Washington DC-Area Schools And Snow: Let The Recriminations Begin!

Jan 6 snow bus-1You may have heard (or seen on Twitter), it snowed in the D.C.-area this morning. A fast moving clipper came through and left more snow that was expected. The storm arrived at the worst possible time, peaking during the morning rush in an area that never does snow well.

This, of course, created trouble for school systems that had to make an early morning call about opening or closing based on imperfect information (that turned out to be wrong, the storm exceeded the forecast). Result: It was messy. The picture above is an Arlington County school bus paralyzed on a hill and there was a lot of that going around. Now, a lot of angst about schools being open when people think they should have been closed and several counties have apologized to parents. More examples here. But keep in mind that had this been a storm as forecast the second-guessing would be about how soft school officials were for closing for an inch or two of snow. When the calls are on the edge there is a ritualized element to the complaining. And it’s worth remembering that there are costs to the idea that erring on the side of closing is always the right choice. In addition to lost learning some students lose the best meal they see all day.
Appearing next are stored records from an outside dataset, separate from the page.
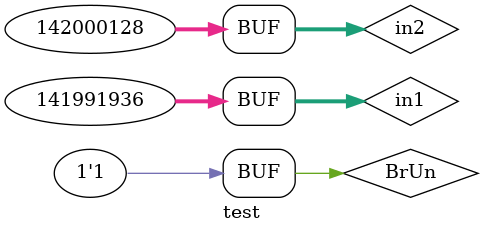
<source format=v>
module test ();
  reg [31:0] in1;
  reg [31:0] in2;
  reg BrUn;

  wire eq;
  wire lt;

  riscv_branch_comp u_comp (
    .rs1 (in1),
    .rs2 (in2),
    .BrUn (BrUn),
    .BrEq (eq),
    .BrLT (lt)
  );

  initial begin
    in1 = 32'hFFFF_F000;
    in2 = 32'h0FFF_FFFF;
    BrUn = 1'b0;
    #30 BrUn = 1'b1;
    #30 in1 = 32'h9876_0000;
     in2 = 32'h9876_0000;
    #31 BrUn = 1'b0;
    #30 in1 = 32'hF876_0000;
     in2 = 32'hF876_0000;
    #31 BrUn = 1'b1;
    #30 in1 = 32'hF876_0500;
     in2 = 32'hF876_0000;
    #31 BrUn = 1'b0;
    #30 in1 = 32'hF876_0500;
     in2 = 32'hF876_A000;
    #31 BrUn = 1'b1;
    #30 in1 = 32'h0876_A000;
     in2 = 32'h0876_0000;
    #31 BrUn = 1'b0;
    #30 in1 = 32'h0876_A000;
     in2 = 32'h0876_C000;
    #31 BrUn = 1'b1;
    #50;
    #50;
  end

endmodule

</source>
These snow closing decisions are no-wins for school systems and the marginal calls always look more straightforward in hindsight.

3 Replies to “Washington DC-Area Schools And Snow: Let The Recriminations Begin!”

  1. You are correct, but selective in your argument. There is the opportunity to delay school openings, too, at least until there is more information available to make a decision to remain open or close. It is not a black/white open/close decision – and some charters and districts in the area pursued that approach with the same information available to them.

  2. These incidents also support school based autonomy for such issues. In Nashville, TN, for example, all schools in the city are often closed because hills and vales (“hollers”) surrounding a few schools make bus transit a problem. Why not let each school decide? Logistics, I know. But, that’s a challenge to be solved, not a reason not to try.

  3. To pile on to Doug’s comment, the problem was with the 1-2 inches that fell, well within the forecasted range, with the temperatures well below freezing. To delay was certainly warranted by the forecast. I woke up and 6AM and thought something must be wrong with the website when it showed no delay. So, to those outside of the area, your piece falls short of presenting the facts accurately in order to preserve your narrative.